Kalau kita menyimak kutipan di atas, di antara berbagai hak-hak dasar atau hak asasi manusia diantaranya yang disebut secara tegas yakni persamaan hak, hak hidup, hak kebebasan dan hak mengejar atau mencari kebahagiaan.
Macam-macam HAM menurut Undang Undang Nomor 39 Tahun 1999 antara lain:
a. Hak untuk hidup
b. Hak mengembangkan diri
c. Hak memperoleh keadilan
d. Hak atas kebebasan pribadi
e. Hak atas rasa aman
f. Hak atas kesejahteraan
g. Hak urut serta dalam pemerintahan
Franklin D. Rosevelt, dalam Ari Wibowo (2008:4), pada permulaan perang dunia II merumuskan adanya empat hak, yaitu:
a. Freedom of speech (Kebebasan untuk berbicara dan mengemukaan pendapat)
b. Freedom of Religion (Kebebasan beragama)
c. Fredom of Fear (Kebebasan dari ketakutan)
d. Freedom of Want (Kebebasan dari kemelaratan)
Kemudian pada tahun 1946, Commition on Human Right (PBB) menetapkan secara terperinci beberapa hak ekonomi dan sosial, disamping hak-hak politik.

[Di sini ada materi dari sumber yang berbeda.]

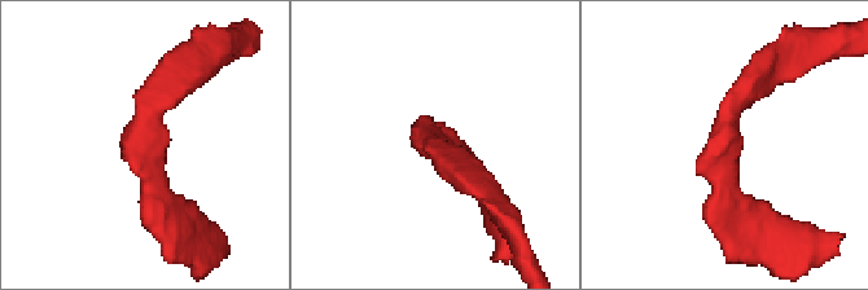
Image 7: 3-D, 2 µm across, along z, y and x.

Penetapan ini dilanjutkan pada tahun 1948 dengan disusun pernyataan sedunia tentang hak-hak asasi manusia (Universal Declaration of Human Right) pada tanggal 10 Desember 1948.

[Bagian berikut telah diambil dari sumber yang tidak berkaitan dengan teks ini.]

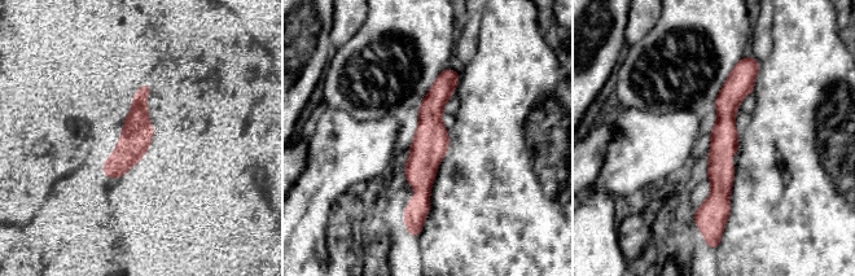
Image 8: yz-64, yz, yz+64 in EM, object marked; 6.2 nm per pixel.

Dalam diskursus penegakkan HAM Internasional, ada konvensi internasional tentang HAM yang menjadi panutan negara di dunia, yaitu International Convenant on Civil and Political Right-ICCPR (Perjanjian Internasional tentang Hak Hak Sipil dan Politik) dan International Convenant on Economic, Social, and Cultural Right-ICESCR (Konvenan Internasional tentang Hak Hak Ekonomi, Sosial, dan Budaya. ICCPR telah diratifikasi oleh Indonesia dan dituangkan dalam Undang Undang No. 12 Tahun 2005 tentang Pengesahan International Convenant on Civil and Political Right, dan ICESCR juga telah diratifikasi oleh Indonesia dengan Undang-Undang No. 11 tahun 2005 tentang Pengesahan International Convenant on Economic, Social, and Cultural Right.
Konsep hak asasi manusia ini, menurut Ari Wibowo (2008:5) memiliki dua dimensi (dimensi ganda), yaitu:
1) Dimensi universalitas, yakni substansi hak-hak asasi manusia itu pada hakekatnya bersifat umum dan tidak terikat oleh waktu dan tempat. Hak asasi manusia akan selalu dibutuhkan oleh siapa saja dan dalam aspek kebudayaan dimana pun itu berada, entah itu dalam kebudayaan barat maupun timur. Dimensi hak asasi manusia seperti ini pada hakekatnya akan selalu dibutuhkan dan menjadi sarana bagi individu untuk mengekspresikan secara bebas dalam ikatan kehidupan kemasyarakatan. Dengan kata lain hak asasi itu ada karena yang memiliki hak-hak itu adalah manusia sebagai manusia.
2) Dimensi kontekstualitas, yakni menyangkut penerapan hak asasi manusia bila ditinjau dari tempat berlakunya hak-hak asasi manusia tersebut. Maksudnya adalah ide-ide hak asasi manusia dapat diterapkan secara efektif, sepanjang “tempat” ide-ide hak asasi manusia itu memberikan suasana kondusif untuk itu. Dengan kata lain ide-ide hak asasi manusia akan dapat dipergunakan secara efektif dan menjadi landasan etik dalam pergaulan manusia, jikalau struktur kehidupan masyarakat entah itu di barat ataupun di timur sudah tidak memberikan tempat bagi terjaminnya hak individu yang ada di dalamnya.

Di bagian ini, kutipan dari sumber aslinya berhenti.